Una battaglia campale ma nobile quella del National Stadium di Tokyo nel quale si sfidava una storica squadra conosciuta urbi et orbi e una compagine di quartiere. L'Argentinos era un'associazione sportiva di rione che solo nel 1984 aveva vinto il suo primo campionato argentino e aveva alzato al cielo la sua prima Libertadores un mese e mezzo prima sempre ai calci di rigore nello spareggio di Asunción contro l'America de Cali.  È lo stesso Perez a ricordare come a Tokyo risultò nefasto ricorrere alla scaramanzia: "Come rigoristi erano stati designati gli stessi della finale di Asunción, nell'ordine Olguín, Batista, Borghi, Pavoni e Videla. Ma alcuni di loro avevano le gambe congelate dal freddo. Fu quello a condannarci, anche se nel nostro cuore eravamo campioni anche noi dopo quanto dimostrato fino a quel momento". Decisivi gli errori dagli undici metri di Batista, che sei mesi dopo sarebbe stato campione del mondo con l'Argentina, e di Pavoni, stremato dopo aver marcato Laudrup per 120 minuti. Lo scontro tra l'esercito torinese e la tribù argentina vide trionfare gli italiani, ma il giorno dopo in Giappone tutti esaltarono il 21enne Claudio Borghi invece di Platini. L'argentino, acquistato in seguito dal Milan, non riuscì più a brillare come in quel pomeriggio nipponico, eppure a Tokyo, Buenos Aires e Torino viene ancora oggi ricordato per quell'esibizione.

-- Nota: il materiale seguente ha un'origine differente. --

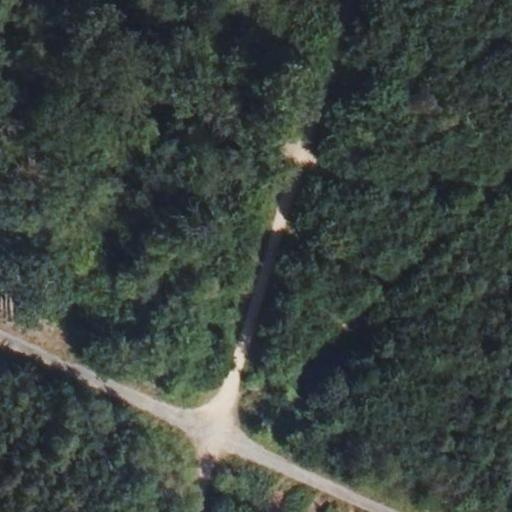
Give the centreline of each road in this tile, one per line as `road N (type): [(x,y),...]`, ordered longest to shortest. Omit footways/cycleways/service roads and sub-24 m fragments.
road 1 (unknown): [(214,436),(347,0)]
road 2 (track): [(214,436),(511,177)]
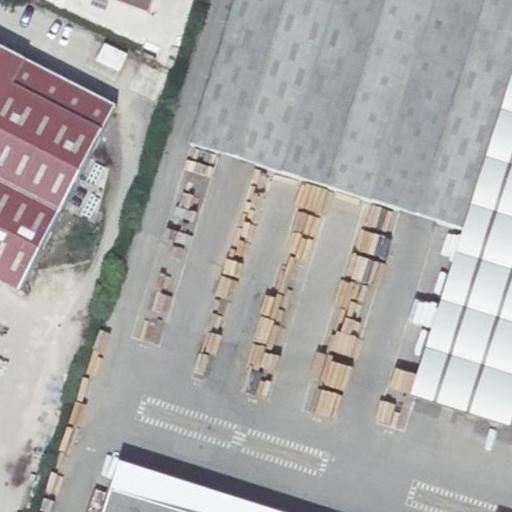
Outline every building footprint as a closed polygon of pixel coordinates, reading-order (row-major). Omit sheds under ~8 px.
[(159,0),(117,0),(155,13),(159,0)] [(511,100),(511,0),(255,0),(200,165),(466,249),(511,100)] [(118,73),(127,55),(106,45),(97,63),(118,73)] [(0,280),(16,289),(112,105),(0,47),(0,280)] [(511,100),(466,249),(416,410),(511,439),(511,100)] [(180,511),(116,490),(108,511),(180,511)]
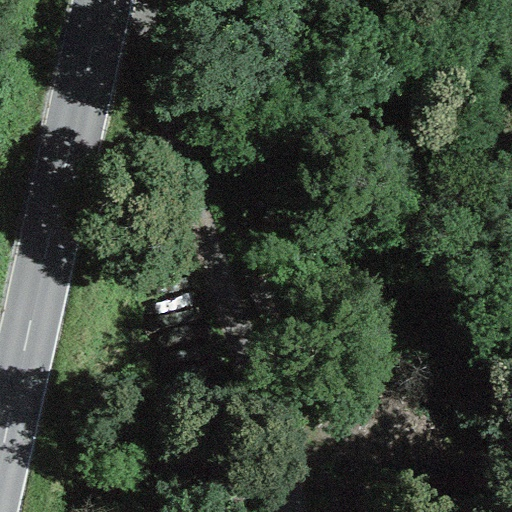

Due viaggi di trenta ore ognuno avrebbero segnato per sempre la vita dei componenti della rosa di quell'Argentinos, giocatori normali arrivati sulla cima dell'Everest che tornarono a casa stremati. Ma da ‘vincitori', come ricorda Avanzi: "Fu qualcosa d'inedito e inimmaginabile. Avevamo perso solo ai rigori contro la Juventus. Quando tornammo a casa ci sentimmo campioni, nonostante tutto. Fino a pochi anni fa non esistevamo neanche a livello mondiale". Il seme piantato da Maradona fin dal suo esordio del 1976 aveva fatto sbocciare il suo frutto più dolce di sempre. E anche il più immortale.